● THE TASK
Print the whole listing again exactly as it stands, leaving out any images.
Segment Start: MATERIAL SHOWN
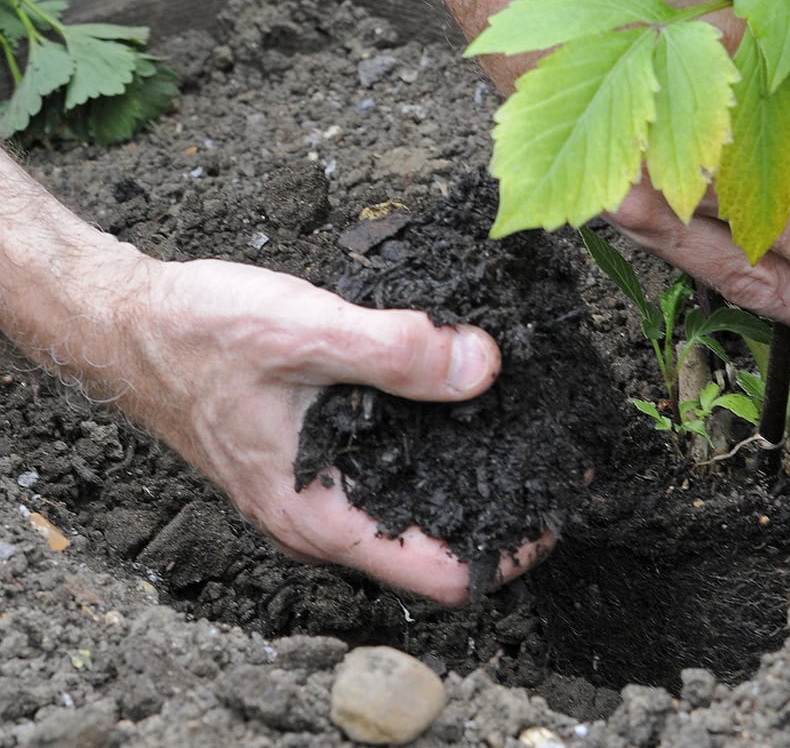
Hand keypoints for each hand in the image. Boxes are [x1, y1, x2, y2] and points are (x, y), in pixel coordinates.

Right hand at [130, 258, 550, 605]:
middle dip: (500, 504)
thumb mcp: (302, 330)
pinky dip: (433, 441)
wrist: (127, 323)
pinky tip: (460, 396)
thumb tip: (483, 365)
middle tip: (554, 453)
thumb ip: (395, 351)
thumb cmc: (194, 335)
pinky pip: (392, 467)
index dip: (509, 550)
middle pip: (436, 542)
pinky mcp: (316, 457)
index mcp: (320, 516)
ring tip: (523, 424)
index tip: (554, 503)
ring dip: (470, 470)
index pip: (441, 575)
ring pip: (415, 502)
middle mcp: (323, 516)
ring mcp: (318, 489)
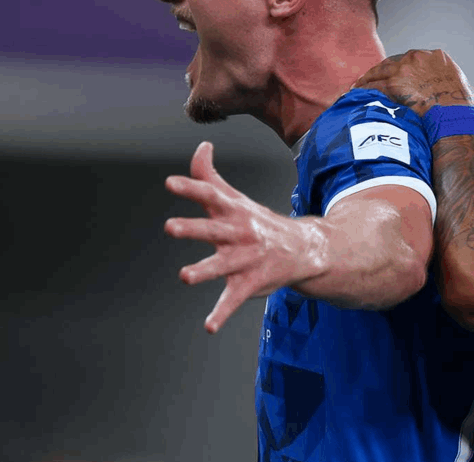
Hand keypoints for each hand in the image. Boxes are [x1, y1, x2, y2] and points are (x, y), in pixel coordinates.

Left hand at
Segment End: MATERIAL SHOWN
● OUTPUT
Hand keypoints for each hand in the image. Boxes are [x1, y1, x2, y2] and points are (x, y), in pixel coordinates.

Right hand at [130, 258, 550, 605]:
middle dip: (500, 504)
thumb mcp: (302, 330)
pinky dip: (433, 441)
wrist: (127, 323)
pinky tip: (460, 396)
thumb tip: (483, 365)
middle tip: (554, 453)
thumb ip: (395, 351)
thumb cmc: (194, 335)
pinky pip: (392, 467)
index dip: (509, 550)
middle pip: (436, 542)
pinky mcp: (316, 457)
index mcp: (320, 516)
ring tip: (523, 424)
index tip: (554, 503)
ring dip: (470, 470)
index pip: (441, 575)
ring pip: (415, 502)
middle mcp: (323, 516)
ring mcp: (318, 489)
Hand keypoints for each hand in the image. Boxes are [x1, y1, x2, y2] and points are (x, y), in pixel coordinates.

Left hand at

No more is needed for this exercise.